**** Data supplied
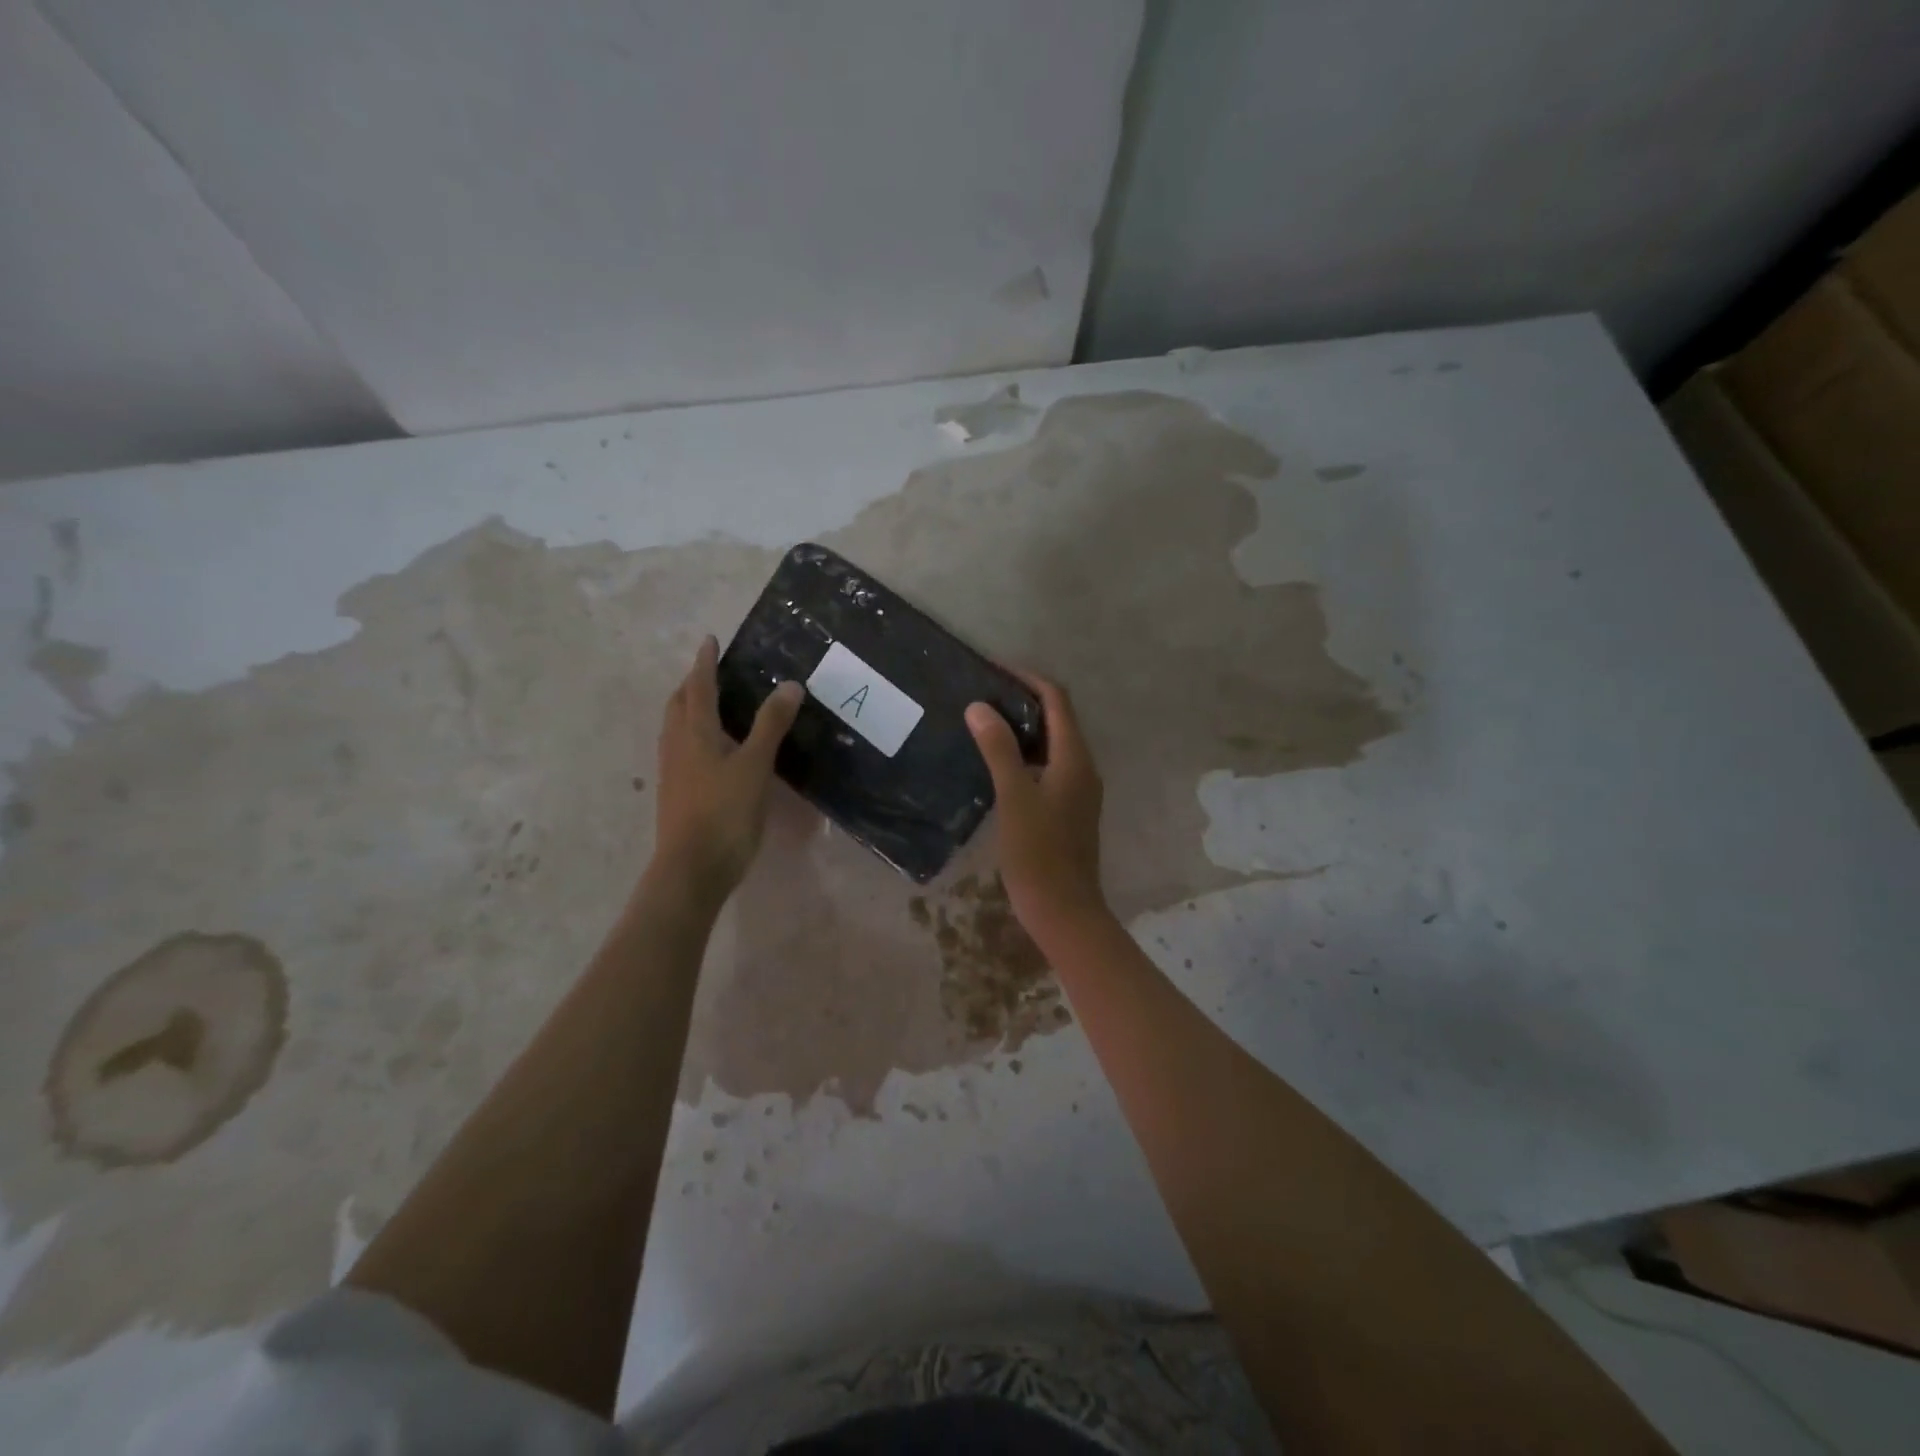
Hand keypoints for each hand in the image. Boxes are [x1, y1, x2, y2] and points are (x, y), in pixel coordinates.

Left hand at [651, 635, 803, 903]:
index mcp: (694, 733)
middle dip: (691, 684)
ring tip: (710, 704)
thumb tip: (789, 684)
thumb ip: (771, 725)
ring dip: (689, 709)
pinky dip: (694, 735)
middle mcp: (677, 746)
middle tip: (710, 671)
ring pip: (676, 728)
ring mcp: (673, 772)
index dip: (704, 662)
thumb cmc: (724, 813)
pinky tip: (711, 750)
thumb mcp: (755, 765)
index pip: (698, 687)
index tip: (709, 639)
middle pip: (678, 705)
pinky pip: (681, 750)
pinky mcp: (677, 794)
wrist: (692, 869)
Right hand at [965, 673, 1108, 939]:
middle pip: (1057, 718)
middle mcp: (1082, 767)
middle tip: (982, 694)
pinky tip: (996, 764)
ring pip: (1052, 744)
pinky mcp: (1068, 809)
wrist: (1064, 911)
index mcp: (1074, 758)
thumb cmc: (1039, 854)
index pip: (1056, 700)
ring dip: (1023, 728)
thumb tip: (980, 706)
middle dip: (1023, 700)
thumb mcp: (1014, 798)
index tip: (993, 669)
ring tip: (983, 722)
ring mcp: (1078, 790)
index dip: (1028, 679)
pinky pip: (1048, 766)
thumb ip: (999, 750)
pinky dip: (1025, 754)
********
**** Data supplied
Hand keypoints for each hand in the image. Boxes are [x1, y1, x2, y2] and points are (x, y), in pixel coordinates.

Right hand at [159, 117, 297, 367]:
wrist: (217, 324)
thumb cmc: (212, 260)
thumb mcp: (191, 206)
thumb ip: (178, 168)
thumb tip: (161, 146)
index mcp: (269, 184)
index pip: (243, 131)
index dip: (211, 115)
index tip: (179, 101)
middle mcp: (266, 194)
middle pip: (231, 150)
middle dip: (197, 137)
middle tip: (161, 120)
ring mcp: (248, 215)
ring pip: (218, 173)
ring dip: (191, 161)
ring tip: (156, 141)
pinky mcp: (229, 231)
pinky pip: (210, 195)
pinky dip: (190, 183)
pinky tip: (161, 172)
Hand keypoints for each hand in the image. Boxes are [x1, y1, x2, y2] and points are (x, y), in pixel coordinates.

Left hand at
********
From the data above, return every line from the line that has "index tip: (709, 639)" up to and including the line that has "pinky dip: (1025, 754)", exactly.

index tip: (709, 639)
middle pip: (678, 705)
pinky pip: (681, 750)
pinky mcp: (677, 794)
wrist: (692, 869)
Right hand at [965, 673, 1108, 939]:
middle pip: (1057, 718)
middle mcp: (1082, 767)
middle tip: (982, 694)
pinky tip: (996, 764)
ring pip: (1052, 744)
pinky mcp: (1068, 809)
wrist: (1064, 911)
index mcp: (1074, 758)
thumb cmc: (1039, 854)
index pip: (1056, 700)
ring dip: (1023, 728)
thumb tip: (980, 706)
middle dip: (1023, 700)
thumb mcp: (1014, 798)
index tip: (993, 669)
ring tip: (983, 722)
ring mcp: (1078, 790)
index dip: (1028, 679)
pinky pip: (1048, 766)
thumb ip: (999, 750)
pinky dip: (1025, 754)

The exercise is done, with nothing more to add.